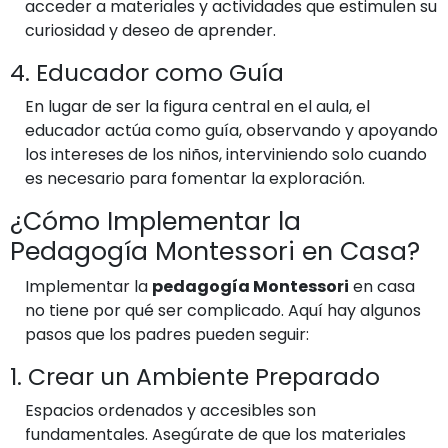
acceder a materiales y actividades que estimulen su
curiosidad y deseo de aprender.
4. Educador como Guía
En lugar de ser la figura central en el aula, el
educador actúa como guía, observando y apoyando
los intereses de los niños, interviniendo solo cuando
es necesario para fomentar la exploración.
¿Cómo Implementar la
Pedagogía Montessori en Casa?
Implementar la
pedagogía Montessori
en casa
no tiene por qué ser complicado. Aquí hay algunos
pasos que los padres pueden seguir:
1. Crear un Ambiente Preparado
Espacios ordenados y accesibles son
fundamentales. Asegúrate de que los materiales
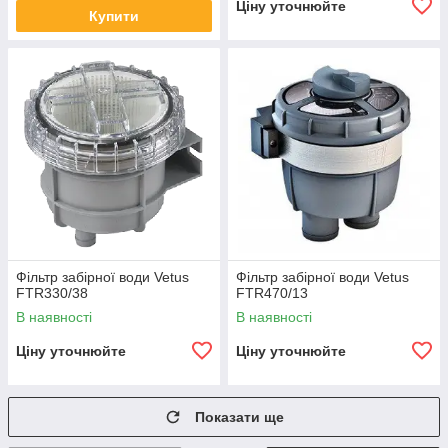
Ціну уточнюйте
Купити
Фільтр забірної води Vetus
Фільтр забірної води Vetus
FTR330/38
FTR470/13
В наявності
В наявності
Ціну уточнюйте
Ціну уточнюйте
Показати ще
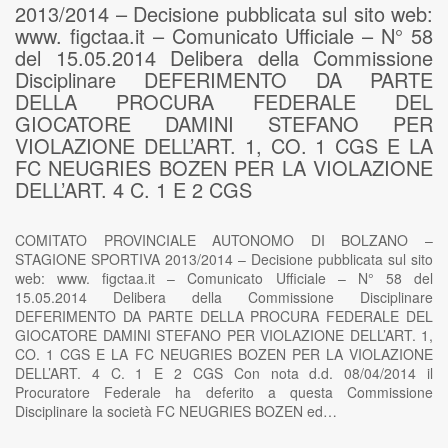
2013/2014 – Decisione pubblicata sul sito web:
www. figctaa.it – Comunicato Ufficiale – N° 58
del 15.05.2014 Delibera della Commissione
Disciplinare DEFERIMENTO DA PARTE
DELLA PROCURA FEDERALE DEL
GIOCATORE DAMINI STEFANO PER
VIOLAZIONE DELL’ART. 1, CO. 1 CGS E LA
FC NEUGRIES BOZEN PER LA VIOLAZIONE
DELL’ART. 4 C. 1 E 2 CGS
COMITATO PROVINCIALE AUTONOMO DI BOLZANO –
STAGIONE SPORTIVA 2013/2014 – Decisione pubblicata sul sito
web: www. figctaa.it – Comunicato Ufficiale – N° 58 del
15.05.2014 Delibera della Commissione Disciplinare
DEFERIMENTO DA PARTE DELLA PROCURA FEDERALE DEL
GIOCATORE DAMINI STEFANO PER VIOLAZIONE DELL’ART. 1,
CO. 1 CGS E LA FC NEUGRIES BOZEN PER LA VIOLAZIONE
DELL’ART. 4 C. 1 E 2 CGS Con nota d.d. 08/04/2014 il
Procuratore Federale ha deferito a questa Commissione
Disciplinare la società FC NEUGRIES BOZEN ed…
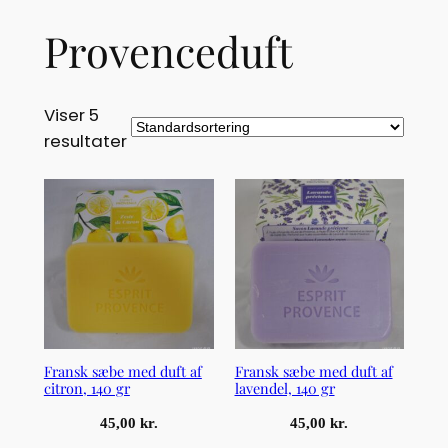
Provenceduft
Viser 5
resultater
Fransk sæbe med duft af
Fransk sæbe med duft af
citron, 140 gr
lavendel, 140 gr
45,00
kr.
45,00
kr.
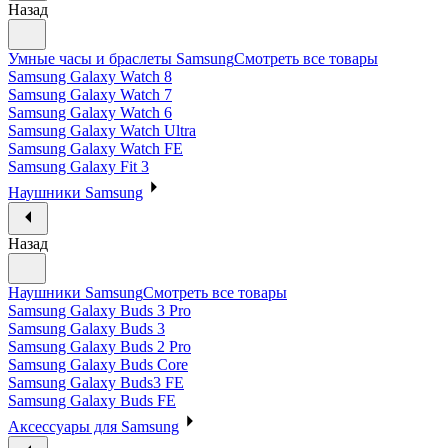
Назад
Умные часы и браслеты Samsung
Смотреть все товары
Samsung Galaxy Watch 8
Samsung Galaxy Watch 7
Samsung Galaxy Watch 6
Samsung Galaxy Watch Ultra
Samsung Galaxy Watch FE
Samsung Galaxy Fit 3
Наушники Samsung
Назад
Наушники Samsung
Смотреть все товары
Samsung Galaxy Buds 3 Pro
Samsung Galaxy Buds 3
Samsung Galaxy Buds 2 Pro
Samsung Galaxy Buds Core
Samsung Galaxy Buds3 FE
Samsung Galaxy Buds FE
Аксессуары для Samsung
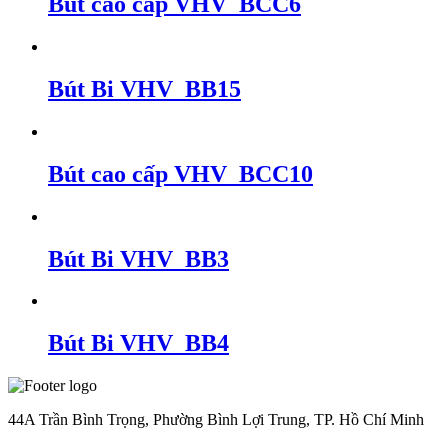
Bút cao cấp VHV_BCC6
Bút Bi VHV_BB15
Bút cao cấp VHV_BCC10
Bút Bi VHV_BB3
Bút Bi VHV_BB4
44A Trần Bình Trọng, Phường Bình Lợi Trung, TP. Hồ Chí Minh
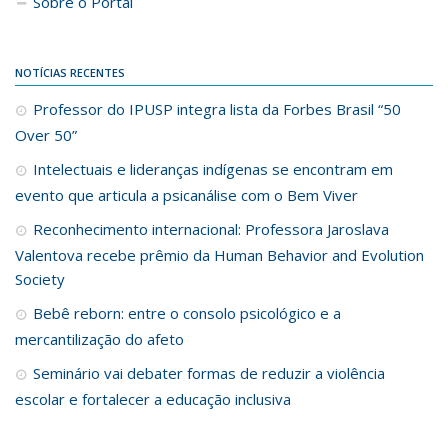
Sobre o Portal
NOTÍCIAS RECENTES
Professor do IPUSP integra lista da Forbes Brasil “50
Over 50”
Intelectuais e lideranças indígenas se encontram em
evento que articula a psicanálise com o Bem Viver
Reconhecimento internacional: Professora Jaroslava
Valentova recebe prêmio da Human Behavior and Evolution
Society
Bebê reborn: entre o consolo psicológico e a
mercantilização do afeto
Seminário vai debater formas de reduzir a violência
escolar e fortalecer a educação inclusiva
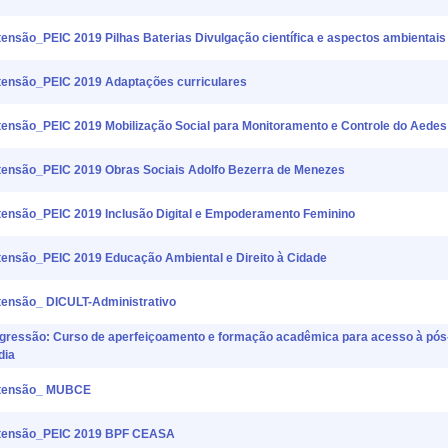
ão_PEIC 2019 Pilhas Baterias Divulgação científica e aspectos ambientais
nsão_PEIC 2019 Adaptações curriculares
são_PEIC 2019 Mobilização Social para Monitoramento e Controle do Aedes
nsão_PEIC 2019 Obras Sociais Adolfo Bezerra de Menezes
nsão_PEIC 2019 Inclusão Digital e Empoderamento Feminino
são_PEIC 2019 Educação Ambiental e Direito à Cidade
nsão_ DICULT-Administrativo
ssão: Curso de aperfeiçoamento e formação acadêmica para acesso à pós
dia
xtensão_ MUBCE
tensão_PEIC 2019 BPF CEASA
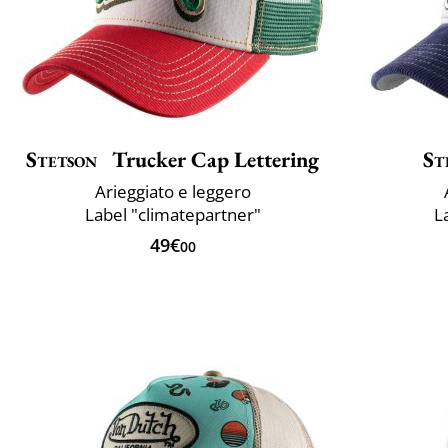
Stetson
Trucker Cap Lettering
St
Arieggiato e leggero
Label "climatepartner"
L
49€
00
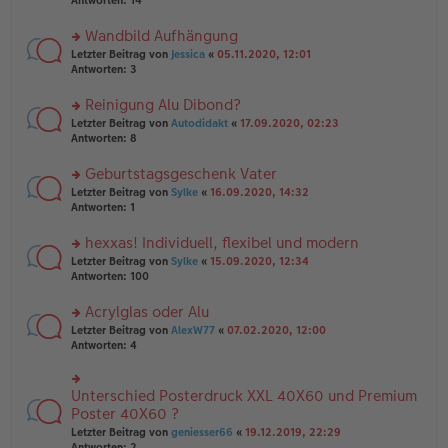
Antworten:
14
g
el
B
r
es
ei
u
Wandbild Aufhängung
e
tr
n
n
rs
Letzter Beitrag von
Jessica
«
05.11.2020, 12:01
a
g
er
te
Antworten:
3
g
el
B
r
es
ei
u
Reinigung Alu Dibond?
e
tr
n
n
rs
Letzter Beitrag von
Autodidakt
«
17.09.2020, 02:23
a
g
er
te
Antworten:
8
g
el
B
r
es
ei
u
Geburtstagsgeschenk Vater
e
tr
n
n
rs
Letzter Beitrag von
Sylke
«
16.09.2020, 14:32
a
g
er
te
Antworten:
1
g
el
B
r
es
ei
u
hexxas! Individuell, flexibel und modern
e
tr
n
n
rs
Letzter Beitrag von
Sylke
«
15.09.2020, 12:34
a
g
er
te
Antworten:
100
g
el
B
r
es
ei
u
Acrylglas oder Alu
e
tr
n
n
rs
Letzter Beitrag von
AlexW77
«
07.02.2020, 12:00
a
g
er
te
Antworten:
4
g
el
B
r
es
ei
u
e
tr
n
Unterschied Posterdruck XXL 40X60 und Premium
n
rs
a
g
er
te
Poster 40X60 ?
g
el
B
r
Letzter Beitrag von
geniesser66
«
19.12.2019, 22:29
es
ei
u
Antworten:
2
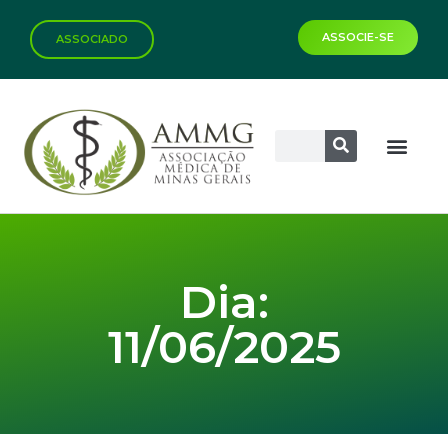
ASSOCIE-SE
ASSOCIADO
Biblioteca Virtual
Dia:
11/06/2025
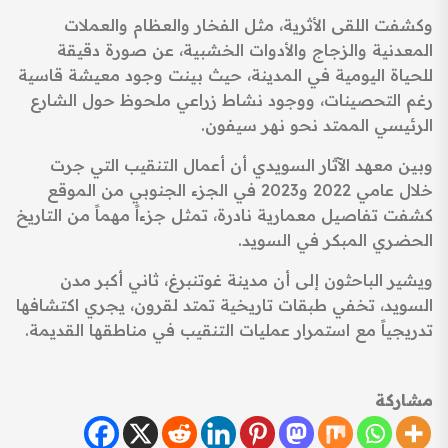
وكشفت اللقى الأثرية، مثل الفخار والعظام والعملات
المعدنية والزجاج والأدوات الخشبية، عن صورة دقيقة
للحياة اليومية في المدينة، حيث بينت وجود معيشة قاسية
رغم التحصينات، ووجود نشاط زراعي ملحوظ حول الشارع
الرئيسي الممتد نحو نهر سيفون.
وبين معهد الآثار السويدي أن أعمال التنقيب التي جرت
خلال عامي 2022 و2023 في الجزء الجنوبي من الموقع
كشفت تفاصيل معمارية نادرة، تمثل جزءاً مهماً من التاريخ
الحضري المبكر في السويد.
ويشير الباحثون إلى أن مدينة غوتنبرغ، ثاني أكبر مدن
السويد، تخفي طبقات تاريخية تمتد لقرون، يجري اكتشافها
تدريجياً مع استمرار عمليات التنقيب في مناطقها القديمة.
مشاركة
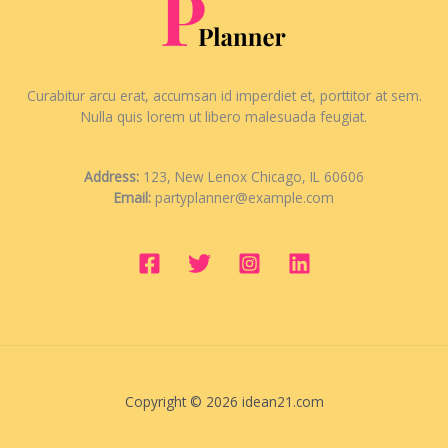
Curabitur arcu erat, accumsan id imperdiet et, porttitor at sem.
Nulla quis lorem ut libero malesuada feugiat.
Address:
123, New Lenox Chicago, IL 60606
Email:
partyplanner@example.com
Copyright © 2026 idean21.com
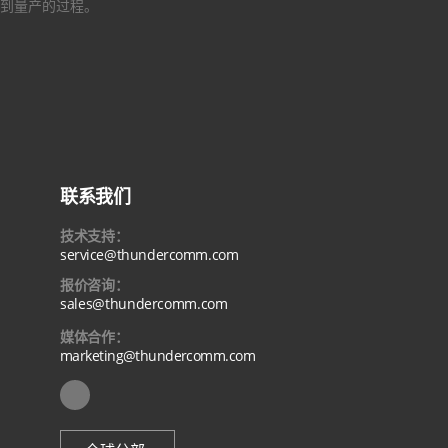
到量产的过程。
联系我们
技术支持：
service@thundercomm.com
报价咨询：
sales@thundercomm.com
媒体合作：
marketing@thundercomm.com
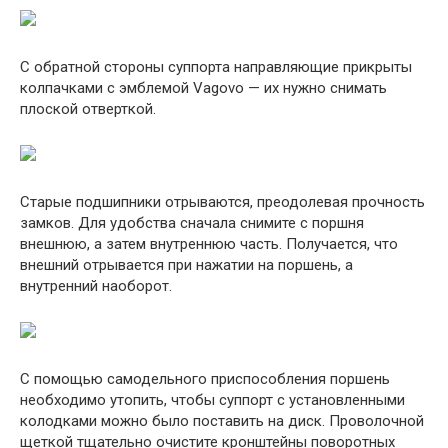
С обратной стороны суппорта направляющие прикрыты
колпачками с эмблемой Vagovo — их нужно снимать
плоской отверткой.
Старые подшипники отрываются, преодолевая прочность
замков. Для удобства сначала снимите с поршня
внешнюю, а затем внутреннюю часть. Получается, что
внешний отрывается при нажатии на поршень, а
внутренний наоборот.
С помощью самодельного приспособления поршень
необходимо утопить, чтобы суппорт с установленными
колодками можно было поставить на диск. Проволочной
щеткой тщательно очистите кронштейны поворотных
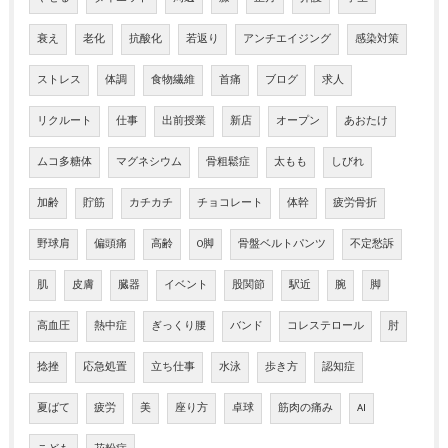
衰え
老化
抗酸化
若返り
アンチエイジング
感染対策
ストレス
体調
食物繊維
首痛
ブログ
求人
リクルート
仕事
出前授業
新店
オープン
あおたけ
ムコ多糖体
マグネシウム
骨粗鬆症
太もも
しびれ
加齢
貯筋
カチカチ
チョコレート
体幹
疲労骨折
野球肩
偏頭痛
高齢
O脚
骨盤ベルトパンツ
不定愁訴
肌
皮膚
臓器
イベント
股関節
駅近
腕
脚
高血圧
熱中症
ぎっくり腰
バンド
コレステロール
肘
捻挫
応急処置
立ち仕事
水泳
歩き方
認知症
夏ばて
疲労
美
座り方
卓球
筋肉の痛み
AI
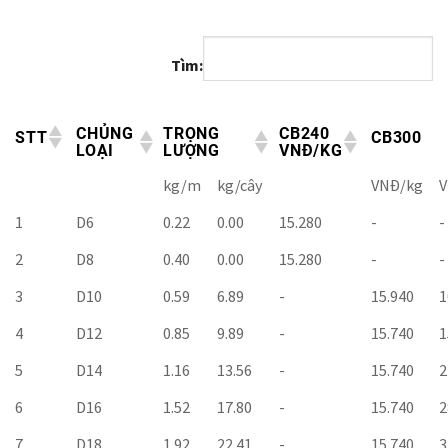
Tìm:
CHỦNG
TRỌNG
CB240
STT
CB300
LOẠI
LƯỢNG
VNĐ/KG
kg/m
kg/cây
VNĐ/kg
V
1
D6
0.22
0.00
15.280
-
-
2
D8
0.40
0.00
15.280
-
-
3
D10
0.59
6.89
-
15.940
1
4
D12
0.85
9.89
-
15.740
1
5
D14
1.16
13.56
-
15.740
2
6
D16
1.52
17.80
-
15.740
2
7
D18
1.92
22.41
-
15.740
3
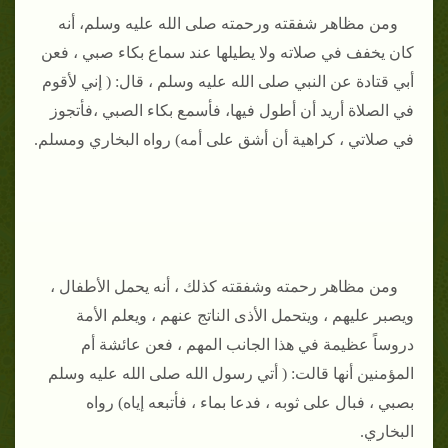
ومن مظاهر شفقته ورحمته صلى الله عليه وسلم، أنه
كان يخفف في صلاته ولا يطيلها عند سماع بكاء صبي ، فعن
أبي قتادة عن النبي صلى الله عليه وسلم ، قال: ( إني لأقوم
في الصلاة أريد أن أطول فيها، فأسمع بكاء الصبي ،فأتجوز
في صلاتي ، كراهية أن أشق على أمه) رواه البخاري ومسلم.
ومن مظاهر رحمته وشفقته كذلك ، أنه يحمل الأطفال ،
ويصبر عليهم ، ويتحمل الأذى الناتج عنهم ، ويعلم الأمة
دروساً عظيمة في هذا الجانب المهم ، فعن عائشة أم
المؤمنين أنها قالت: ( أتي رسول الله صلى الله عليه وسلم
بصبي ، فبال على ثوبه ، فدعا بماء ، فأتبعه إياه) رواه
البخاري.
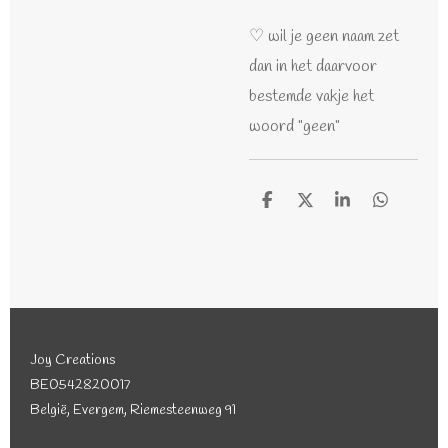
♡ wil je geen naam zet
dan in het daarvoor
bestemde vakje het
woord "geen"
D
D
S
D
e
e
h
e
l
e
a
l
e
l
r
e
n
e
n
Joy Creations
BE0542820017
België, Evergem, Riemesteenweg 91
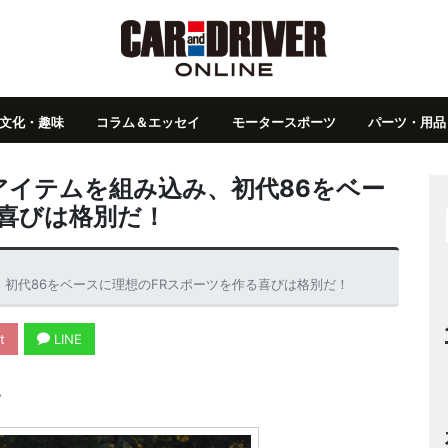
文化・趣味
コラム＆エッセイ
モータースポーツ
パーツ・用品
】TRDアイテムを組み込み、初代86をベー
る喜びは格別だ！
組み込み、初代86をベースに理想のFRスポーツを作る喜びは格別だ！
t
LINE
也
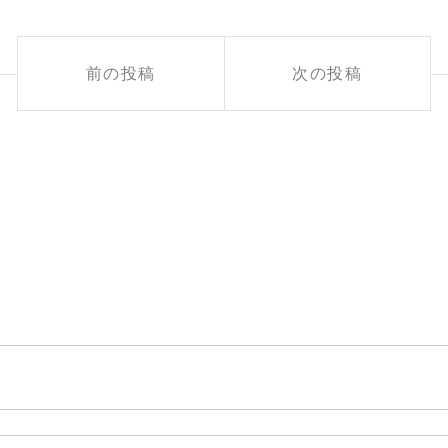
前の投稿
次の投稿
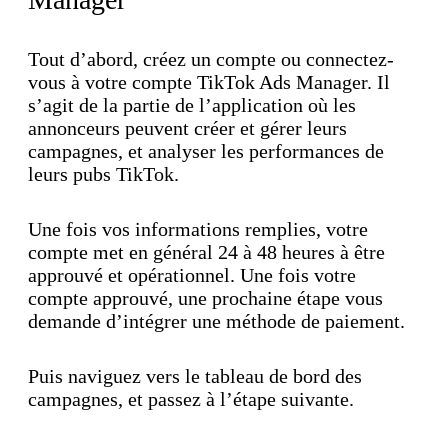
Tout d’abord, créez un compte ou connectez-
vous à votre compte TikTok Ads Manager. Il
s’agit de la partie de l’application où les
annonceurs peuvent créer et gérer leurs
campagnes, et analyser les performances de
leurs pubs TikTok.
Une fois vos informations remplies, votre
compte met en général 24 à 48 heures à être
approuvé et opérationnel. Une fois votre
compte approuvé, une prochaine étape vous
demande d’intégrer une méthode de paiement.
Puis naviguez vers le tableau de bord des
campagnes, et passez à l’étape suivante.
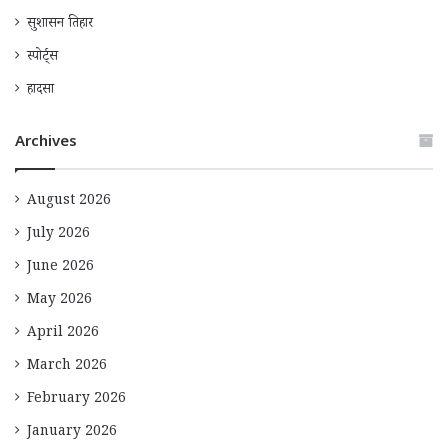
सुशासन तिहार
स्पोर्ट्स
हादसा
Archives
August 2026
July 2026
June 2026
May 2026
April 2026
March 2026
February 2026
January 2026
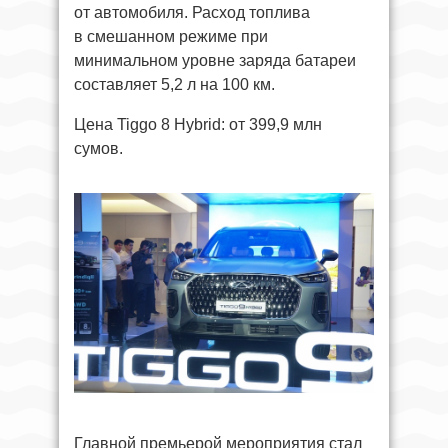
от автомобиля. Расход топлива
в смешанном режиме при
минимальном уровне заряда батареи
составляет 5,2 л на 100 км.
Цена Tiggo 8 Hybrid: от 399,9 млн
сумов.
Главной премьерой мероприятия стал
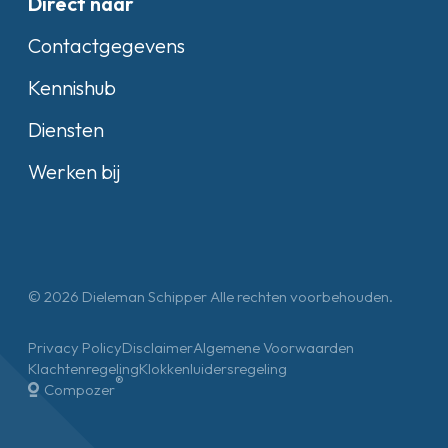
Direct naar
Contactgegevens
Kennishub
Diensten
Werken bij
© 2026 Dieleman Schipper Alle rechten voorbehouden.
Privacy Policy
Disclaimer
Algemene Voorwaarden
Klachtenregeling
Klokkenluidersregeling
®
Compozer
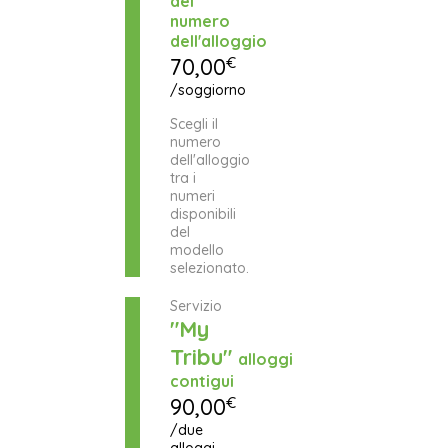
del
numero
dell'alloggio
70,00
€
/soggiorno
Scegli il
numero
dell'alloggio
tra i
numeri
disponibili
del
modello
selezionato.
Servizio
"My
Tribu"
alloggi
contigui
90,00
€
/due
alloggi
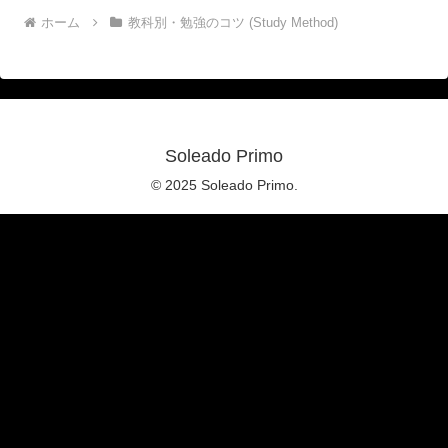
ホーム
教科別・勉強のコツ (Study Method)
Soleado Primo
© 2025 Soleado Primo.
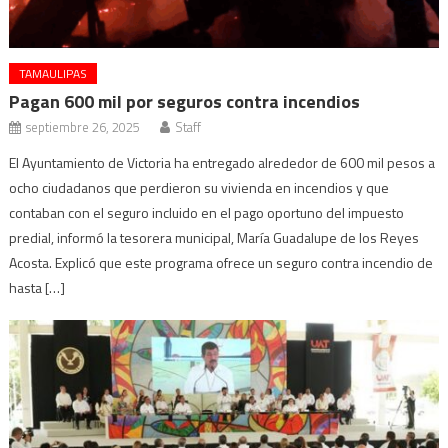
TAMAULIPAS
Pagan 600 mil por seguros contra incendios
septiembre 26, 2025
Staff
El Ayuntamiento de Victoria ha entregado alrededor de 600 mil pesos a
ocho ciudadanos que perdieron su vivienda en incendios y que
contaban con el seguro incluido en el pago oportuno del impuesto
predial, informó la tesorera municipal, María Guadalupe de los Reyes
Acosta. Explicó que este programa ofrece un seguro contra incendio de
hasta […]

**Task description**: Copy all lines of the records in which the string "الله" can be found.

**Written response**:
ومن مظاهر شفقته ورحمته صلى الله عليه وسلم، أنه
أبي قتادة عن النبي صلى الله عليه وسلم ، قال: ( إني لأقوم
المؤمنين أنها قالت: ( أتي رسول الله صلى الله عليه وسلم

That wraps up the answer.